# Input records
+ + + +
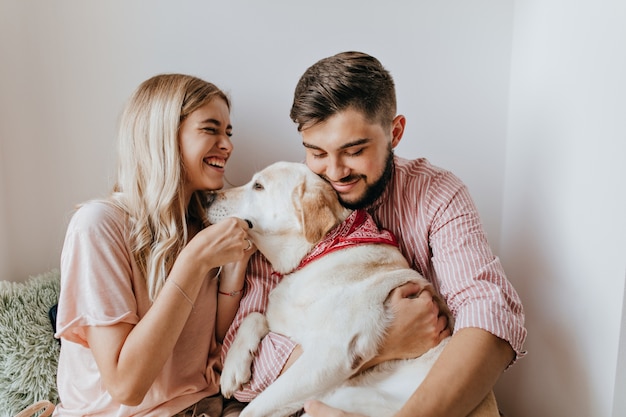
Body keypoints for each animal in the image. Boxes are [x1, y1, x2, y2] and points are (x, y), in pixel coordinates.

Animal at [207, 162, 494, 416]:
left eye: (258, 186)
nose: (208, 196)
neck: (318, 251)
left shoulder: (331, 354)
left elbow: (256, 407)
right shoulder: (283, 322)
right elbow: (253, 316)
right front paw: (233, 368)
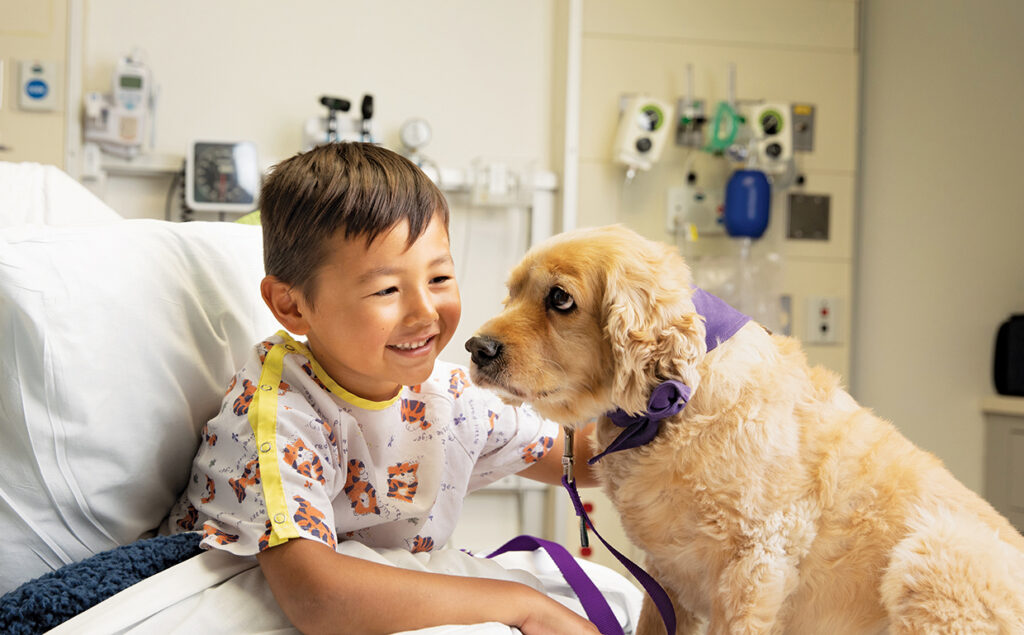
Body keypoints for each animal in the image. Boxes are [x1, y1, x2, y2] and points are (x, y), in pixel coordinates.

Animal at [466, 225, 1024, 630]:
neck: (675, 404)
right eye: (511, 293)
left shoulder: (756, 565)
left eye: (560, 299)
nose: (476, 348)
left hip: (933, 552)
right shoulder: (665, 576)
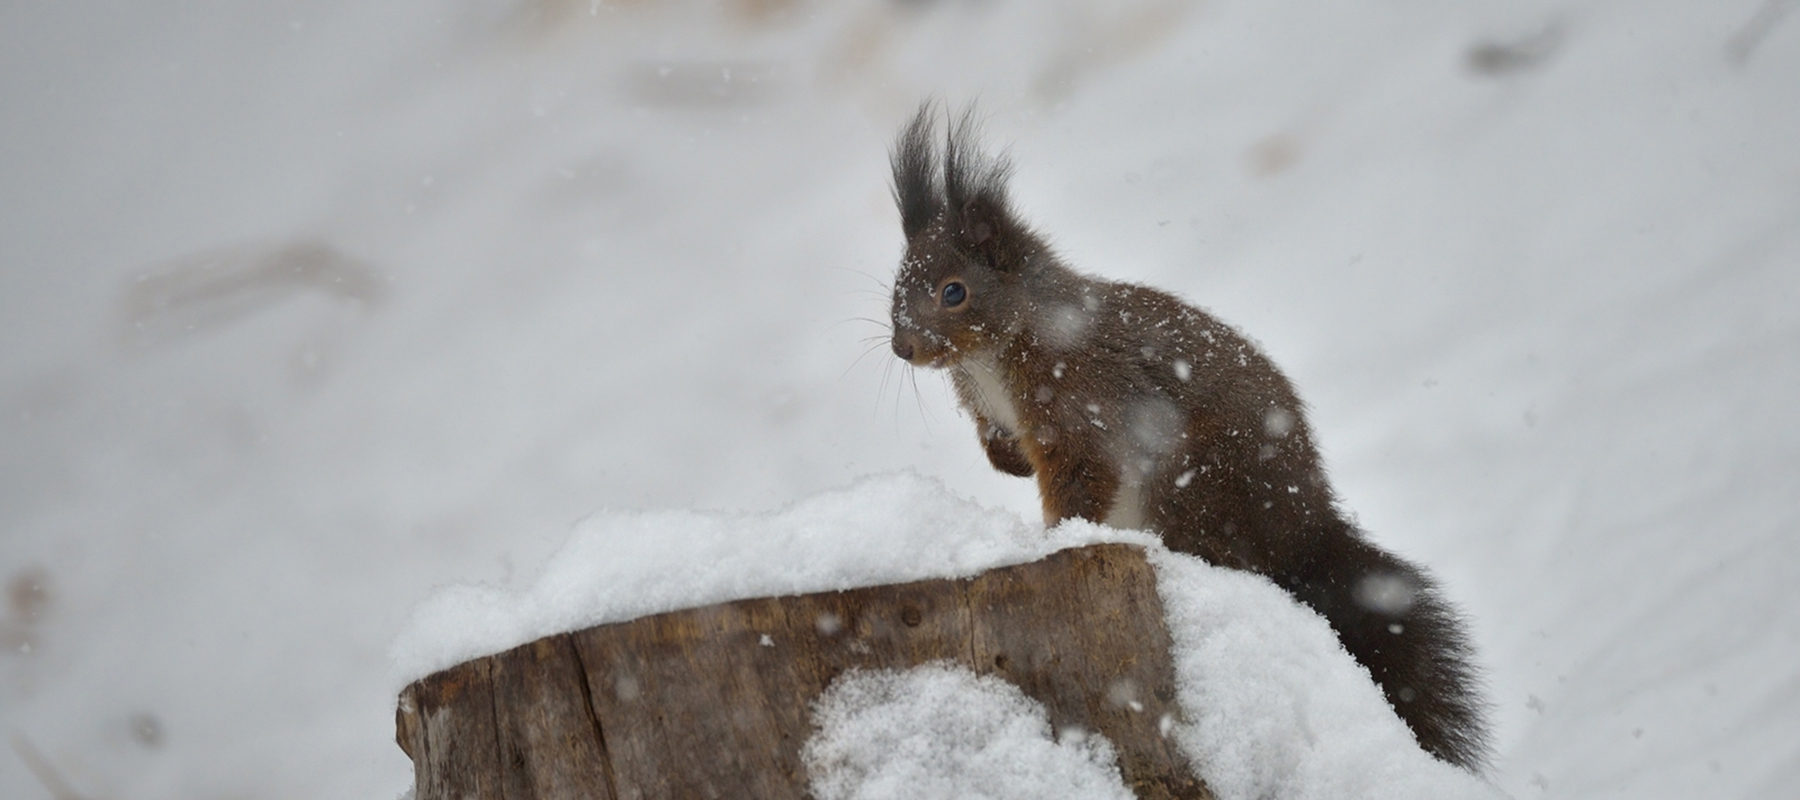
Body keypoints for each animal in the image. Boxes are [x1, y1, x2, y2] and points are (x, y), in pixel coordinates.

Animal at [885, 106, 1490, 767]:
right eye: (896, 287)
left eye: (954, 291)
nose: (902, 347)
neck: (994, 356)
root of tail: (1302, 529)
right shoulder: (988, 408)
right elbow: (997, 445)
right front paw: (1012, 463)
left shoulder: (1080, 399)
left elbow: (1082, 477)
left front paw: (1055, 536)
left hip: (1194, 487)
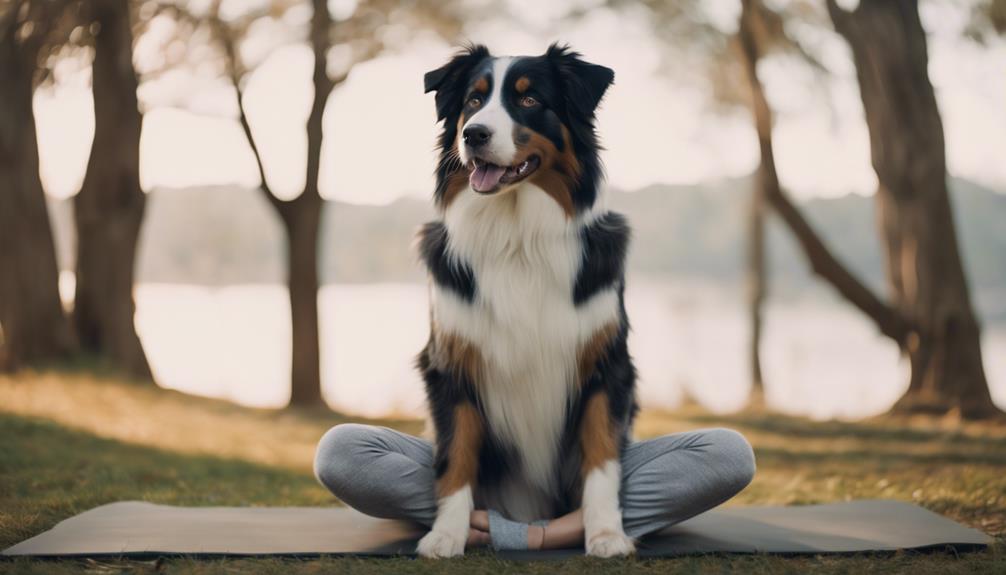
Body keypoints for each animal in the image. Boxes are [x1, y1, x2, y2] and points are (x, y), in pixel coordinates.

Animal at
+ + + +
# Work instructions
With the pictures excluded, transcribe word for word only the lines from the one containing "left eye: (954, 291)" through the last line of the records.

# Response to this task
left eye: (954, 291)
nose: (902, 347)
neck: (994, 356)
root of tail: (1302, 529)
right shoulder: (988, 408)
right elbow: (997, 445)
right front paw: (1012, 463)
left shoulder: (1080, 399)
left elbow: (1082, 477)
left front paw: (1055, 536)
left hip: (1194, 487)
Body keypoints for each animal in the image. Boxes are [x1, y1, x2, y2] and points are (x, y), in pixel coordinates.

Animal at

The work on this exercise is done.